BY BRIAN McGILLIVARY
TRAVERSE CITY — Some Long Lake residents worry that a proposed sundeck atop a boat storage shed could change the nature of the township's extensive lake shore.
A 17-foot-by-24-foot roof deck sought by Brett and Karen Able would top a storage building — commonly known as a boat house — near the lake. Long Lake Township's zoning ordinance prohibits new structures or the substantial remodel of existing structures within 50 feet of the lakeshore.
But the township originally approved the Ables permit request and rescinded it only after neighbors protested. The Ables subsequently sued the township in 13th Circuit Court.
Neighbors said the deck would violate long-standing rules.
"We were shocked, as were many residents, when we heard that a land-use permit had been issued to not only substantially remodel a boathouse but to also permit expanding the occupiable space vertical on a boathouse," neighbor Rick Kiehle said in a statement to the township board last month. "If we allow people to build ascending stairways to rooftops and create occupiable space that requires safety railings, we will dramatically change the nature and landscape of the lake."
Sara Kopriva, the township's zoning administrator, revoked the permit and issued a stop work order after neighbors complained. By then construction had been under way for over a month.
Kopriva apologized in a letter to the Ables, and said the permit was issued in error because the structure was too high, too close to the neighbor's lot line and too close to the lake.
The Ables appealed to the township zoning board of appeals, which upheld the revocation. They then went to court to overturn the ZBA decision and seek damages.
The couple's attorney, David Rowe, declined to discuss the dispute.
"We are trying to amicably resolve the issues with the township in the best interests of all the parties," Rowe said.

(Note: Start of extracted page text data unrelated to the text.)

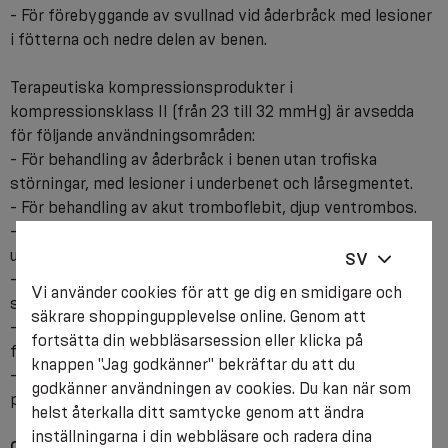
- För förebyggande av svullnad vid åderbråck med lesioner
i fötterna och nedre delen av benen.
Terapeutiska kompressionsprodukter i
kompressionsklass II (från 23 till 32 mmHg) är avsedda
för följande användningsområden:
- För behandling av åderbråck i benen utan trofiska
störningar, med lesioner i underbenet och lårsegmentet.
- För behandling av akut tromboflebit, djup ventrombos.
- För att förhindra svullnad vid åderbråck med lesioner i
underbenet och lårsegmentet.
SV
- För behandling och förebyggande av posttrombotiskt
Vi använder cookies för att ge dig en smidigare och
syndrom.
säkrare shoppingupplevelse online. Genom att
- Före och efter skleroterapi, flebektomi och under
fortsätta din webbläsarsession eller klicka på
förberedelserna för dessa.
knappen "Jag godkänner" bekräftar du att du
- Vid andra typer av kirurgisk behandling, vid
godkänner användningen av cookies. Du kan när som
posttraumatiskt ödem.
helst återkalla ditt samtycke genom att ändra
inställningarna i din webbläsare och radera dina
Observera! Användning av produkter i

The Ables offered to drop the lawsuit and remove the decking material over the flat roof. In return they proposed the township allow a stairway to the roof and a new roof covering, and install safety railings around the perimeter. They also want to keep the improvements made inside the storage building, which was turned into a living space.
The township board rejected the settlement offer following a closed session last month and turned the lawsuit over to its insurance company.

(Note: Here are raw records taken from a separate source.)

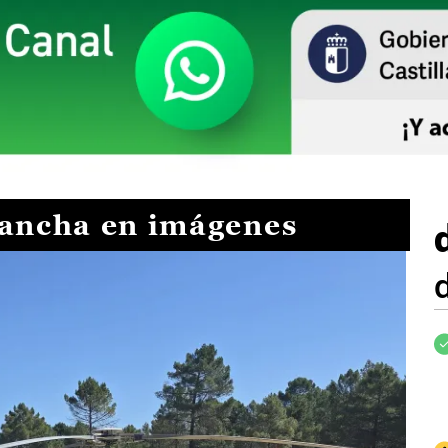
Mancha en imágenes
I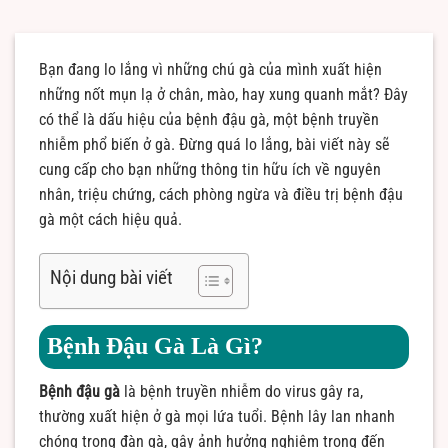
Bạn đang lo lắng vì những chú gà của mình xuất hiện
những nốt mụn lạ ở chân, mào, hay xung quanh mắt? Đây
có thể là dấu hiệu của bệnh đậu gà, một bệnh truyền
nhiễm phổ biến ở gà. Đừng quá lo lắng, bài viết này sẽ
cung cấp cho bạn những thông tin hữu ích về nguyên
nhân, triệu chứng, cách phòng ngừa và điều trị bệnh đậu
gà một cách hiệu quả.
Nội dung bài viết
Bệnh Đậu Gà Là Gì?
Bệnh đậu gà
là bệnh truyền nhiễm do virus gây ra,
thường xuất hiện ở gà mọi lứa tuổi. Bệnh lây lan nhanh
chóng trong đàn gà, gây ảnh hưởng nghiêm trọng đến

"There are quite a few of the flat roof type boathouses around the lake and they are all at this point nonconforming and there's a little bit of confusion about what you can use them for," said Karen Rosa, township supervisor.
The lawsuit is scheduled for trial at the end of November.
Kiehle, who declined to discuss the issue, told the township board the proposed settlement would establish precedent along the lakeshore for every person with a shed or boathouse.
"By stretching the intent of the ordinance these same individuals could build landings and 300-square-foot decks year after year until we have no natural waterfront left," he said.